Pista ficou interditada por 3 horas.

Pista ficou interditada por 3 horas.

Um motorista e um passageiro da viação Catarinense e um caminheiro que transitava pela BR-277 em Prudentópolis, na região central do Paraná, morreram no dia 18 de março, às 3 horas, depois dos dois veículos se envolverem em um acidente.
Segundo informações da Polícia Rodoviária Federal (PRF) o caminhoneiro, que tinha destino programado para Ponta Grossa, perdeu o controle da direção quando um dos pneus furou e com isso chegou a tombar o caminhão na pista contrária. Com a obstrução, o motorista do ônibus não foi capaz de acionar os freios a tempo e acabou se chocando. Os dois motoristas e um passageiro da companhia de ônibus, Catarinense, morreram na hora.

Os passageiros que ficaram feridos foram encaminhados para os hospitais São Vicente e Pronto Atendimento de Guarapuava, para a Santa Casa de Irati, para a Santa Casa de Prudentópolis e Hospital Bom Jesus, em Ponta Grossa.
De acordo com informações de um dos policias, oito deles estão em estado greve no hospital.
Os tripulantes de ônibus realizaram o embarque em Foz do Iguaçu e iriam parar em Curitiba, na capital do Paraná.
Com o acidente, o local ficou completamente parado por pelo menos uma hora. Só às 4h30 é que os policiais conseguiram liberar parte do trecho com um desvio pelo acostamento da pista.
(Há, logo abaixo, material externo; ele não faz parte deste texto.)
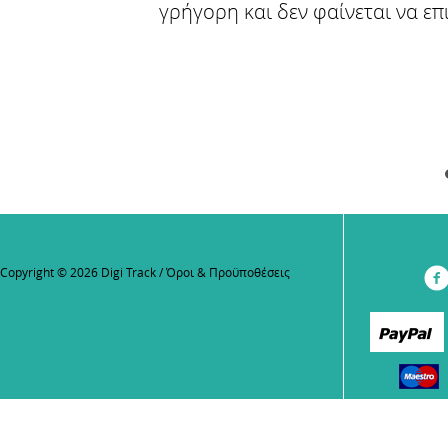
γρήγορη και δεν φαίνεται να επ
Copyright © 2026 Digi Track /
Όροι & Προϋποθέσεις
Para um dos passageiros, a equipe de socorro demorou muito para chegar ao local do acidente. Todos os feridos foram atendimentos pelo Corpo de Bombeiros.
Roberto Koch, 42 anos, que estava dentro do ônibus quando tudo aconteceu, reclama do atendimento e satisfação dada pela companhia rodoviária. “Viemos para o posto e nossas malas ficaram dentro do veículo. Até agora não sei se irão trazê-las aqui, ou se disponibilizarão um transporte rodoviário para os feridos retornarem”, desabafa.
Segundo pronunciamento da Viação Catarinense, foram encaminhados dois profissionais para prestar assistência a todas as vítimas do acidente.
O supervisor de tráfego da companhia, Flávio Camerini, disse que irá disponibilizar o transporte para que todos possam voltar à cidade onde moram, independente de não residirem no mesmo Estado. O serviço deve ser providenciado na medida em que os médicos liberarem os passageiros.